Exercise text

On our last day in the city, Mayur took us out on the water at dusk to a quiet area with no one else around. He produced about 20 little lovely candles that we were told to light and place on the water. The candles were like those little tea-light candles, but in environmentally friendly little clay holders, each on a dish made of a thickened leaf and with red rose petals around them. They were beautiful.
“Take a candle, light it and make a wish” said Mayur. “Then place the candle into the water and mother Ganges will do her best”. We each carefully lit and placed several little
candles into the river, watching as they flickered and gently bobbed away from the boat. Time after time, candle after candle, I made the same wish. By now it was nightfall and the black sky merged with the darkened river, so that the little candles were now a drifting group of yellow flickering lights on a sea of black, slowly drifting away from us. It looked so magical and I again made my same wish. A few tears welled in my eyes at the serene beauty of it, and hoping for that one wish - however futile - to come true.
From Varanasi we caught an efficient flight on IndiGo to Delhi Our luggage came off the carousel basically as we entered the arrivals hall! Very efficient! (In fact, we have caught four internal Indian flights so far and they’ve all been punctual, super-efficient and pleasant experiences. Take note, Tiger Airways!).
Delhi is a massive metropolis – the number of people in the greater Delhi area is equal to the entire population of Australia. About 25 million!! It is much maligned as a chaotic, polluted shit pile. It’s not really true. Well, actually, it is very polluted and
there are some slums and filthy areas for sure. And the traffic was horrendous – needs to be seen to be believed. (We thought Jaipur and Varanasi were bad, till we hit Delhi. Holy shit!). Anyway, Delhi has much to offer the tourist and we enjoyed it. Remember that there are two sides to Delhi. On the one hand is New Delhi, charactised by wide, clean, tree-lined boulevards and British colonial era buildings. This is where we stayed, in a lovely peaceful enclave near Kahn Market called Ahuja Residency (You might recall my Facebook images of it). On the other hand is Old Delhi, the original old city of Shanjahanabad - dirty, noisy, crowded streets, bustling but full of character and things to see. On our first day, we looked around Old Delhi. Could not have done it alone – too daunting. Mayur was at hand to show us the largest Mosque in India, wonderful Jama Masjid, which has a busy market beside it and the sky was swarming with kites (birds), due to the meat being sold there. We then visited the massive Red Fort. (Very similar to the red sandstone Fort back in Agra, and I actually thought
Agra Fort was better). We also experienced a Sikh temple. Sikhs make up less than 1% of India’s population, but are a well-known group. Went inside one lovely temple and also saw the kitchen, where they prepare meals en masse for anyone who comes along, regardless of religion. Huge vats of curry being made, women rolling and cooking chapatis. Fascinating. We also wandered the tiny narrow streets off bustling Chandni Chowk, checked out the spice markets, where spices have been traded the same way for centuries. In fact, the whole area was like we had been transported back to medieval times! It was here that we tried Delhi’s legendary street food, which was all very yum. (See Food footnote 6 below). Another observation to note about Delhi was the large number of homeless kids or women who wandered among the traffic while cars were stopped at traffic lights, tapping on car windows, hands outstretched, presumably for money. This was sad to see but we were advised to ignore them, But at several traffic lights, we found it hard to ignore some of them, because we suddenly realised that many of the women were Hijra, the gay/intersex or transgender folks who
are marginalised here in India. I said to Ross: “Why should Hijra be begging like this? The inescapable conclusion is that they are underprivileged. They must have been rejected by family or employers.” They looked so crestfallen, dressed in saris, with jewellry but with such forlorn faces. Well, everyone has their causes and ours is helping our fellow members of the GLBTIQ family when we can. So, we quickly wound do the window and gave some rupees on a few occasions – saying in English: “We support you.” Did they know English? Not sure, but they beamed with thanks.

Problems to work on
(1) Set down, word for word, the part of the travel account that opens with the words containing "On our last" and closes with "They were beautiful.".
(2) In the travel account, which airline carried the travelers from Varanasi to Delhi?
(3) Continue the travel account about Varanasi and Delhi from the point where it stops.

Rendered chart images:

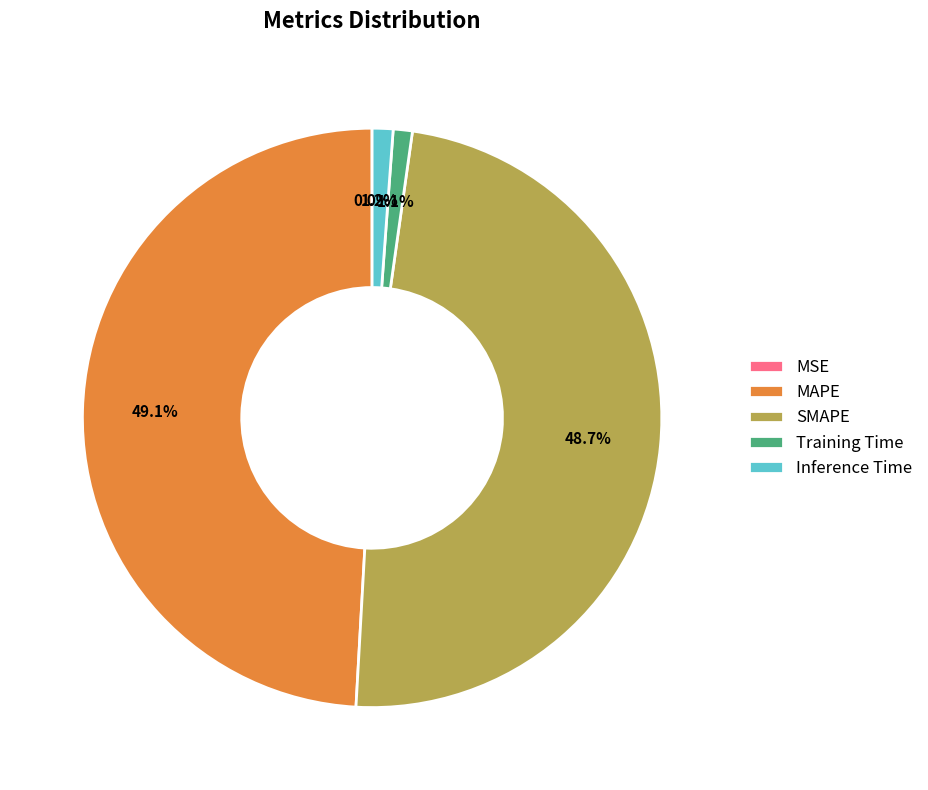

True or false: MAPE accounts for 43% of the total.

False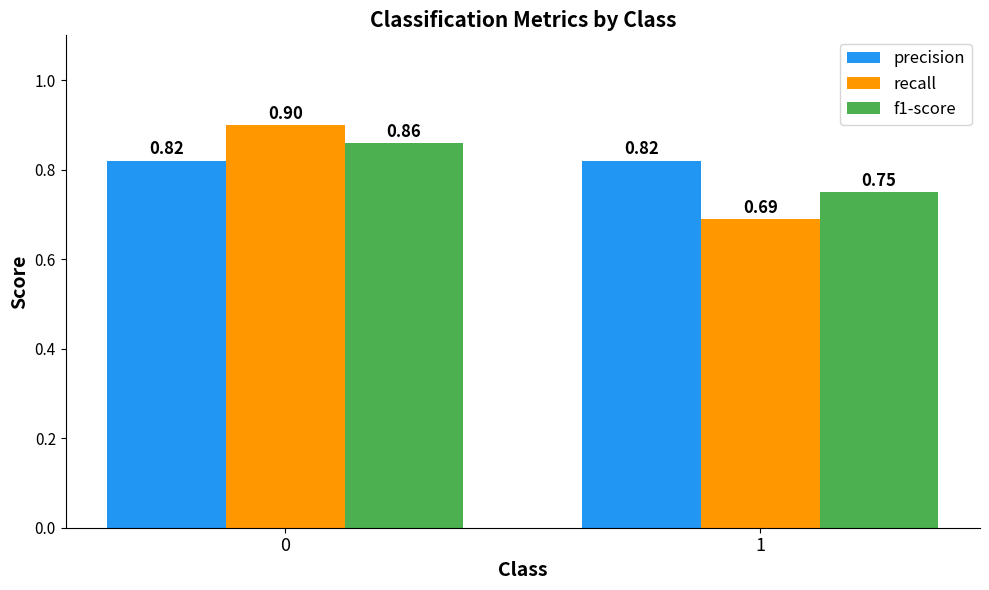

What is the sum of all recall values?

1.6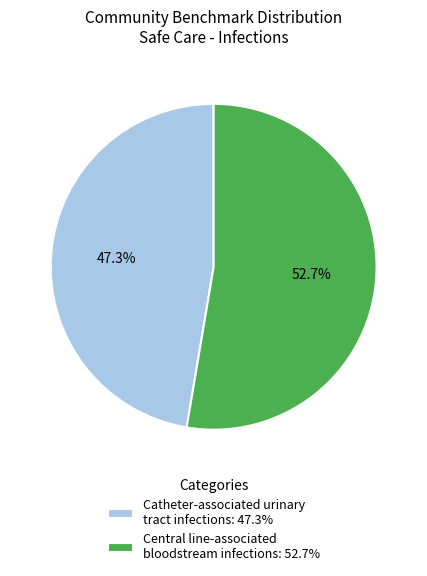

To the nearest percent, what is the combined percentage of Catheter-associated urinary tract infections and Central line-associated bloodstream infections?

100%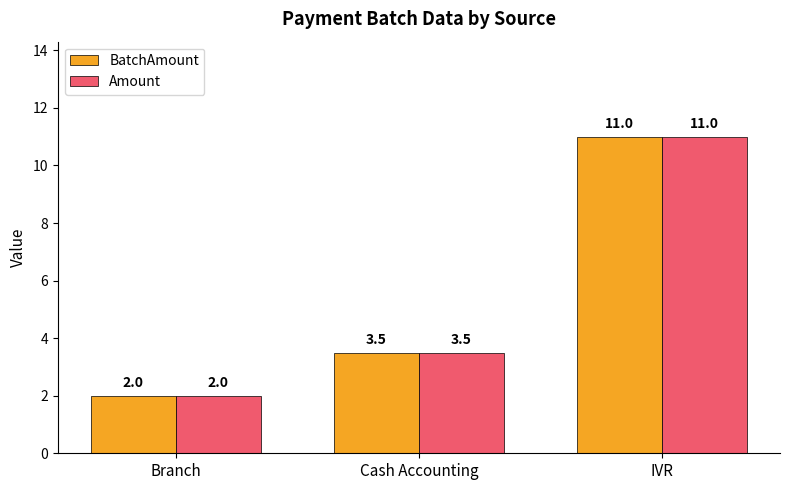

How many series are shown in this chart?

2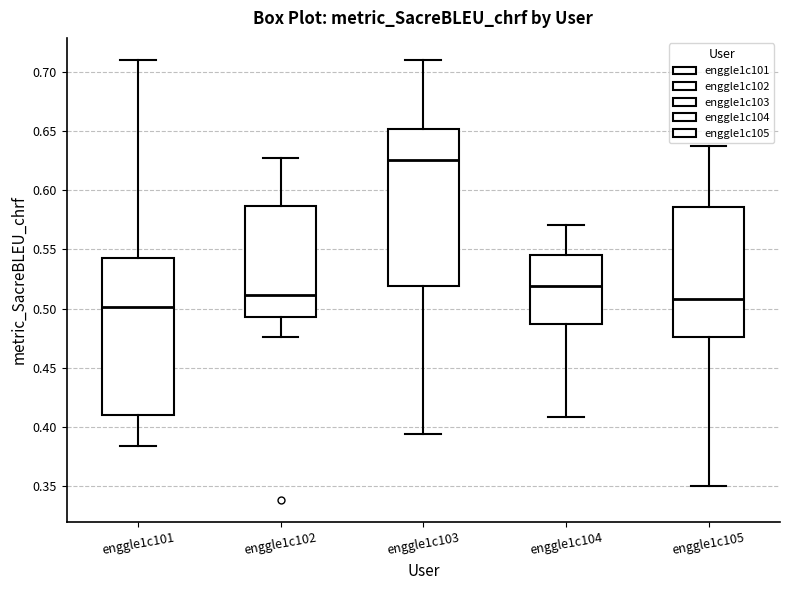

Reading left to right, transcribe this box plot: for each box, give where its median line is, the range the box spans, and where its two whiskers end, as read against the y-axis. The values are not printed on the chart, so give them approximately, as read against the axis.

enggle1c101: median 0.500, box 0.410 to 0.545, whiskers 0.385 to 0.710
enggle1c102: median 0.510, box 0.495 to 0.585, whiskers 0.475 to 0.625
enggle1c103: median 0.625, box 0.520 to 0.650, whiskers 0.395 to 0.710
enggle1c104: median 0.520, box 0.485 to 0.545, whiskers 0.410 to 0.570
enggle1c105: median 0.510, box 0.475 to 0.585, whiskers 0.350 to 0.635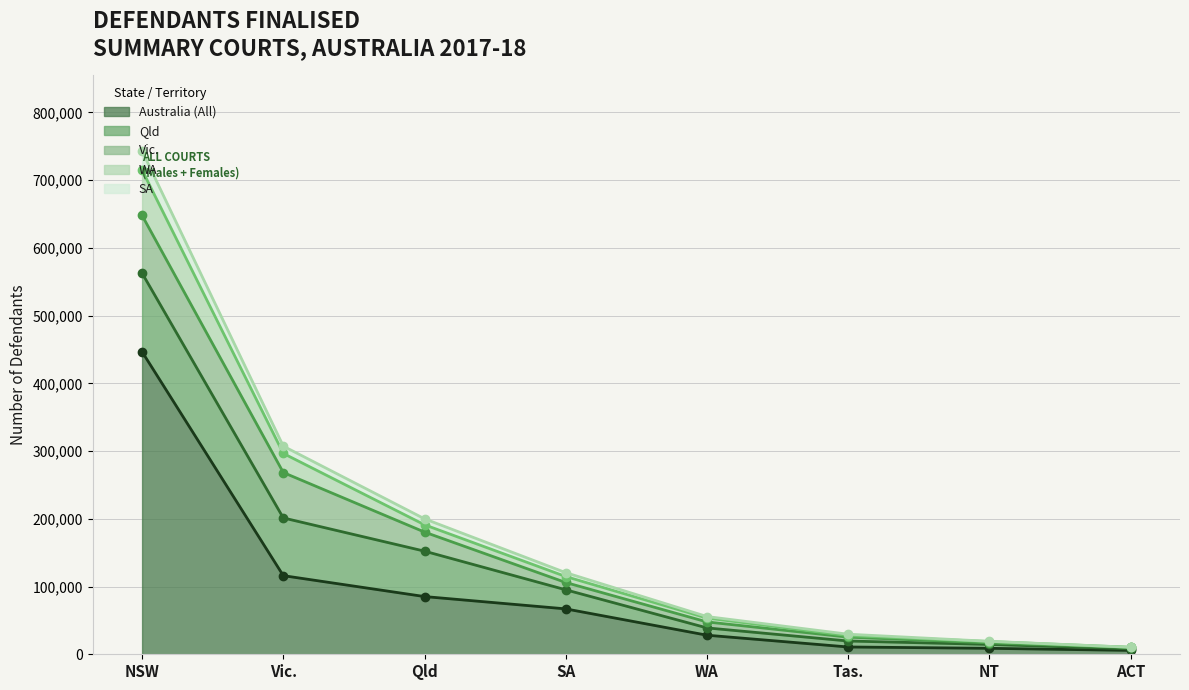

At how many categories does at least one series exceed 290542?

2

Numbered answers
(1)
On our last day in the city, Mayur took us out on the water at dusk to a quiet area with no one else around. He produced about 20 little lovely candles that we were told to light and place on the water. The candles were like those little tea-light candles, but in environmentally friendly little clay holders, each on a dish made of a thickened leaf and with red rose petals around them. They were beautiful.

(2) IndiGo.

(3)
In New Delhi, we checked out India Gate – a monument very reminiscent of the Arc de Triomphe in Paris. We then caught the fast, clean and efficient Delhi Metro south to see Qutb Minar, a 73m high 12th century ancient Minaret and associated buildings. It looked like a huge ornately decorated chimney stack. It was actually very impressive and well worth seeing if you are in Delhi. On the train trip back, it was quite crowded, and we had to stand up. There were periodic announcements over the PA and at one point the genteel female voice said: “Please
stand clear of the doors. Please vacate your seat for the physically challenged, for the elderly or for ladies.” Not long after that, a local guy who was sitting down caught my attention and offered me his seat. I motioned that it was fine, I was OK standing. I said to Ross: “Did you see that? That was really nice of that guy, offering his seat to a Western tourist.” Ross replied: “I think you’ll find he was just following instructions, offering his seat to (a) the physically challenged (b) the elderly, (c) a lady, or, in your case (d) all of the above.”
After three days in Delhi, it was time to bid farewell to Mayur. He was a great travel companion and guide over the previous two weeks. He saw us off at the airport, where we caught another efficient IndiGo flight to Nagpur, central India, there to seek tigers and other Indian beasts. When we arrived in Nagpur, it was quite hot. Our pre-organised driver was there waiting, with “Crack Smith” printed on his placard. Close enough. He drove as some 2.5 hours North, to Tadoba National Park, where we were to stay in an eco-lodge
for the next several days. The driver’s English was fragmentary, but he did manage to ask, you guessed it: “Are you married, sir?”
Ross rolled his eyes as I said: “ No, but I am here in India to look for a wife. I like long walks on the beach, reading, eating out at restaurants, stamp collecting and menage e trio – if you are interested.” He then seemed to shut up till the end of the trip, whereupon he hastily saw us out of his car and into the eco-lodge.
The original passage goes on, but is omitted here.